The introduction focuses on explaining the core concepts behind disruptive innovation theory. In short, disruptive innovation theory holds that “existing companies have a high probability of beating entrant attackers when the contest is about sustaining innovations. But established companies almost always lose to attackers armed with disruptive innovations” (3). Unlike sustaining innovations, disruptive innovations introduce a new value proposition that create new markets or reshape existing markets. There are two types of disruptive innovations – low end disruptive innovation and new market disruptive innovation. Low end disruptive innovation occurs when existing products are overpriced relative to the value existing customers can use. New Market occurs when charactersitics of existing products limit the number of potential consumers or force consumption to take place in a standard setting. Christensen’s introduction then explores the resources, process and values theory that reinforces why existing companies have a hard time combatting disruptive innovations and the value chain evolution theory to explain how companies intergrate to improve what is good enough.
What I really want to focus on is the overall theory of disruptive innovation. Christensen analyzed all of these theories through the scope of the telecommunications industry. However, I believe that there is a disruptive innovation taking place right now in cable television and video streaming that is relevant to Christensen’s analysis in Seeing What’s Next. Last night, at our typical Sunday family dinner, my sister and I were comparing our cable bills. Like every time that we have the discussion, my sister returned to encouraging me to discard my Comcast digital cable and instead embrace the power of video streaming through my Sony Google TV. My sister’s argued that it was time to get rid of cable television since 1. It cost way too much 2. the fixed package offered way too many channels 3. There never seemed to be anything good on the 200 channels provided. Instead, she suggested that by paying a $10 membership to video streaming content websites such as HULU and Netflix, I gained superior value since for a low price I could gain access to an unlimited amount of television shows and movies that were customized to my preferences and available to me 24/7. When I suggested that I would then miss out on my news channels like BBC, CNN, FOX, and MSNBC, she provided a strong rebuttal that most of those networks already provided live content on their websites that I could access through my IPAD. Therefore, I would be able to access the television shows and movies that I liked without having to pay a hefty, ridiculous fixed cable bill.

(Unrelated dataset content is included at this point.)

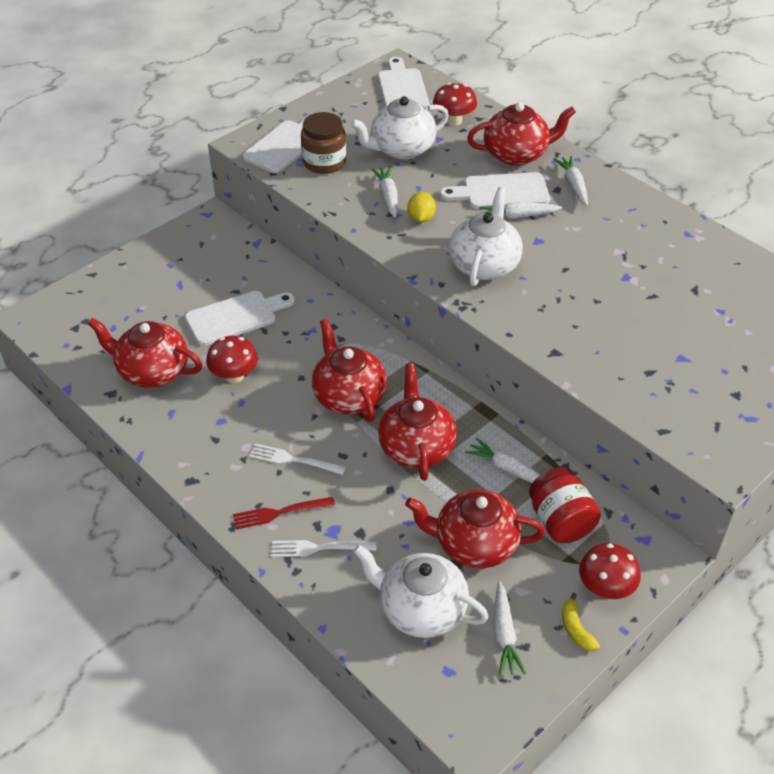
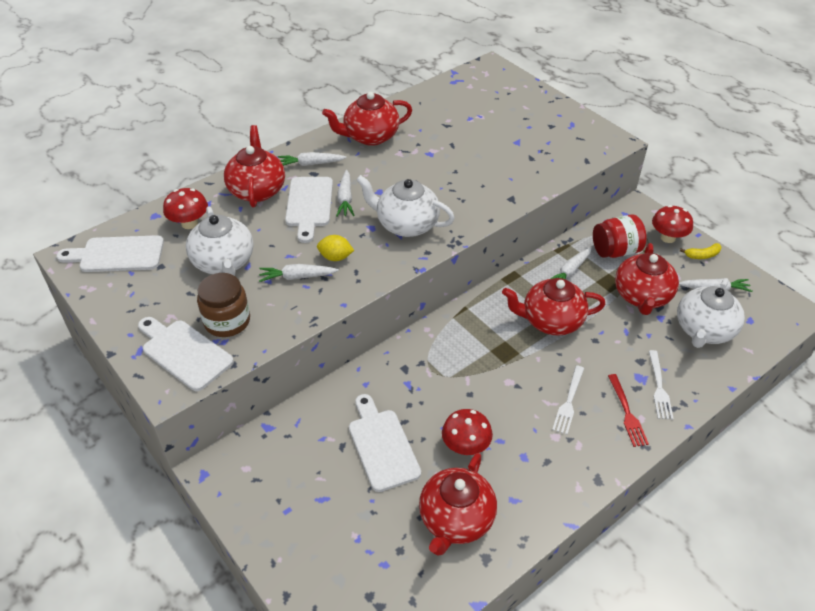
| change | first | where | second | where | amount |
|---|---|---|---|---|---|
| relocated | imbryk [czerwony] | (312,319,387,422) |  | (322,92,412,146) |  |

My discussion with my sister reminded me of the theory of disruptive innovation. Video streaming websites such as Hulu and Netflix appear to be reshaping the market of wireless and mobile users by offering a new value proposition that offers an innovation that offers a low-end solution to the overpriced and fixed cable television offerings that force consumption to take place in an inconvenient, impractical and centralized cable packages. Therefore, these companies offer new access to television or movies that for the past decade required a hefty cable bill and access to OnDemand. Additionally, in comparison, cable companies such as Comcast and Verizon have an extensive amount of fixed infrastructure and hardware that prevent it from offering the more customized and lower priced innovations that Hulu and Netflix provide. Additionally, Netflix and Hulu are now even offering original content on their streaming memberships to compete against cable companies. The rise of Netflix and Hulu along with the proliferation of mobile and wireless tablets, phones and even televisions raises the question: what will happen to cable television?